Hinter der Grenze zu Bayern sieht es ähnlich übel aus, in Neu-Ulm wurde Ende letzten Jahres eine Technodisko durchsucht. Auf jeden der 145 Gäste kam hierbei ein_E Polizist_In, jeder von ihnen wurde in einem Nebenraum „körperlich untersucht“ – also bis auf die Unterhose. Die Bilanz
dieser massiven Intervention: Bei 17 Besucher_Innen wurde eine kleinere Menge von Betäubungsmitteln gefunden und 2 Personen wurden verdächtigt, mit Drogen gehandelt zu haben. Kommentar der Polizei dazu, die sich bewusst gewesen war, dass sie bei dieser Razzia wohl kaum große Dealer_Innen fassen würde: „Es ging darum, den Leuten aufzuzeigen, dass sie sich keineswegs in einem rechtsfreien Raum bewegen.“
Für Mündigkeit und gegen Sucht!
Wird Drogenkonsum nicht als verwerflich oder automatisch schädlich begriffen, sondern als ambivalente Verhaltensweise mit einem Genuss oder Nutzen auf der einen und meist vermeidbaren Risiken auf der andere Seite – so wie Autofahren, Sport oder Sex – begriffen, erübrigt sich eine allgemeine Drogenkonsumprävention, sie ist allenfalls noch bei Kindern das Mittel der Wahl. Ein mündiger Bürger kann nur durch Drogenbildung und eine sinnvolle Regulierung des Drogenmarktes unterstützt werden, die Bevormundung entfällt. Die Debatte ab welchem Alter dies der Fall ist, wäre sicher spannend und noch zu führen, schließlich fordert die Grüne Jugend ein Wahlalter von 0. Das Ziel von Drogenmündigkeit ist die Suchtprävention, die Instrumente sind Drogenkunde, die Förderung von Genuß- und Kritikfähigikeit sowie das Trainieren von Risikomanagement.

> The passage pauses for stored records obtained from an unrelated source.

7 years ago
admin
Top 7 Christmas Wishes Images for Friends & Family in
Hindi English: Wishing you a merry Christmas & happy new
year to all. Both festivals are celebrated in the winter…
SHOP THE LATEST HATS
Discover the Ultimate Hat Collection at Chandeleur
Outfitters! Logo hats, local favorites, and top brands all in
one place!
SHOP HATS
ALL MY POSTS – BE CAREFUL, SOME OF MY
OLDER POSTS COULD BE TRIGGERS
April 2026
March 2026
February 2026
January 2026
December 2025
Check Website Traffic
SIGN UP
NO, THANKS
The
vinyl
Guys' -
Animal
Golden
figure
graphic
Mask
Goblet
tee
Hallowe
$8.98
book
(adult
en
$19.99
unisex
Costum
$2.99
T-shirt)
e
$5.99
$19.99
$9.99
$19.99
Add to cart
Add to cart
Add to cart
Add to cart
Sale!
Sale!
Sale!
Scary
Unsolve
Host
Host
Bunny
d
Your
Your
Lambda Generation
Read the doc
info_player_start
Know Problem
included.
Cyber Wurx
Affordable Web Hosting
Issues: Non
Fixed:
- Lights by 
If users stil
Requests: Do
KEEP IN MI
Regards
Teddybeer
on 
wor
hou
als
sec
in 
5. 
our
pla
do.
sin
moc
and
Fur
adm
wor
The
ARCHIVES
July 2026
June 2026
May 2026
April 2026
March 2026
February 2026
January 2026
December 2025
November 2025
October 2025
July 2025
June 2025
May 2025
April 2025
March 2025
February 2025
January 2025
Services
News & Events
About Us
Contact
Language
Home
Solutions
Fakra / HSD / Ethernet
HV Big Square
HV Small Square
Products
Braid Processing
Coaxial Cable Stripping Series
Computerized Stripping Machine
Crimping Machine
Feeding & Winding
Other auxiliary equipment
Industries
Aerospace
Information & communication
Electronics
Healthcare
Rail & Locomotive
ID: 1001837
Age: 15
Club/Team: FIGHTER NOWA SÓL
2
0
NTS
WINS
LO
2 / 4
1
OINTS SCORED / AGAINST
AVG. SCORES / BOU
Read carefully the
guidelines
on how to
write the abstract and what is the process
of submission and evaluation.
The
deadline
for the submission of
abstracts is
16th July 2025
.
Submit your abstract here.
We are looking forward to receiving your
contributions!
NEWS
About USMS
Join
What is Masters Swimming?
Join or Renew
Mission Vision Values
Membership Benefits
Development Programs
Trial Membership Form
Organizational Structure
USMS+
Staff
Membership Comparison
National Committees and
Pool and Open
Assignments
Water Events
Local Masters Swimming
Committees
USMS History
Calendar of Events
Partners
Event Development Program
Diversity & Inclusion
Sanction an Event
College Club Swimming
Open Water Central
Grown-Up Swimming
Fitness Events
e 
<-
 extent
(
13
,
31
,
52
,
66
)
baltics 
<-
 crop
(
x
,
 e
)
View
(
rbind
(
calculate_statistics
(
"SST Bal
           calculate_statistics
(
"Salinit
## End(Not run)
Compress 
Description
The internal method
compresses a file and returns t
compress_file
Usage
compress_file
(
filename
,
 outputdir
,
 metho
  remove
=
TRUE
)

Grüne Drogenpolitik ist der Wechsel!
Das grüne Programm zum Thema Drogen und Sucht ist eine gute Grundlage um die eine echte Alternative zur derzeitigen Politik zu bieten. Es bleibt abzuwarten mit wieviel Schwung und Engagement es in den Landtag und einer möglichen grün+x Landesregierung eingebracht werden wird.
Zuerst erschienen in der ZITRO 1/2011.